Glanville noted that this will drastically reduce plastic wastage in their hotel and significantly lessen their use of bottles, which amount to over 400,000 pieces every year for the events they host.
Other hotels that have made efforts towards sustainability include Pan Pacific Hotel Group, with Tan noting that PARKROYAL on Kitchener Road will offer a drinking water filtration system in each of their guest rooms, which will help eliminate the use of bottled water when the renovation is completed in 2020. Accorhotel, meanwhile, has committed to reduce their food waste by 30%, reduce their energy and water consumption, and ensure that the hotel is giving back to the local communities.
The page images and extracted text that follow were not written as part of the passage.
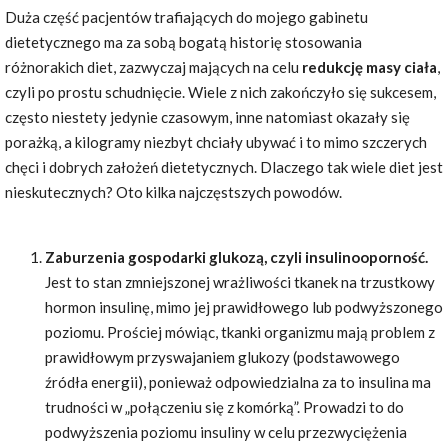
Duża część pacjentów trafiających do mojego gabinetu
dietetycznego ma za sobą bogatą historię stosowania
różnorakich diet, zazwyczaj mających na celu
redukcję masy ciała
,
czyli po prostu schudnięcie. Wiele z nich zakończyło się sukcesem,
często niestety jedynie czasowym, inne natomiast okazały się
porażką, a kilogramy niezbyt chciały ubywać i to mimo szczerych
chęci i dobrych założeń dietetycznych. Dlaczego tak wiele diet jest
nieskutecznych? Oto kilka najczęstszych powodów.
Zaburzenia gospodarki glukozą, czyli insulinooporność.
Jest to stan zmniejszonej wrażliwości tkanek na trzustkowy
hormon insulinę, mimo jej prawidłowego lub podwyższonego
poziomu. Prościej mówiąc, tkanki organizmu mają problem z
prawidłowym przyswajaniem glukozy (podstawowego
źródła energii), ponieważ odpowiedzialna za to insulina ma
trudności w „połączeniu się z komórką”. Prowadzi to do
podwyższenia poziomu insuliny w celu przezwyciężenia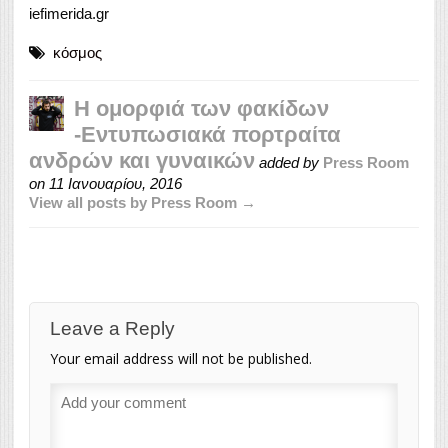
iefimerida.gr
κόσμος
Η ομορφιά των φακίδων
-Εντυπωσιακά πορτραίτα
ανδρών και γυναικών
added by
Press Room
on
11 Ιανουαρίου, 2016
View all posts by Press Room →
Leave a Reply
Your email address will not be published.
“In a country like Singapore, which imports so much of its food, it’s surprising to learn that many Singaporeans go hungry every day whilst as a nation we are wasting so much food,” the Accorhotel spokesperson said. “This is why we are looking at our whole food supply chain to find ways to not only reduce our own waste but to redistribute leftover food that is perfectly safe for consumption to those in need.”
New hotels to watch out for in 2019
Some of the new hotels to watch out for include the reopening of Raffles Hotel, Capri by Fraser China Square, Dusit Thani Laguna Singapore, as well as Yotelair Singapore and Jewel in Changi Airport. In 2020, Marriot’s lifestyle brand Edition is also slated to enter the market.
Tourists and locals alike may also look forward to the opening of three Far East Hotels in Sentosa—the Outpost Hotel, The Barracks Hotel, and the Village Hotel Sentosa.
For its events, Grand Hyatt Singapore is launching spring water bottles that’s 82% plant derived to reduce plastic wastage.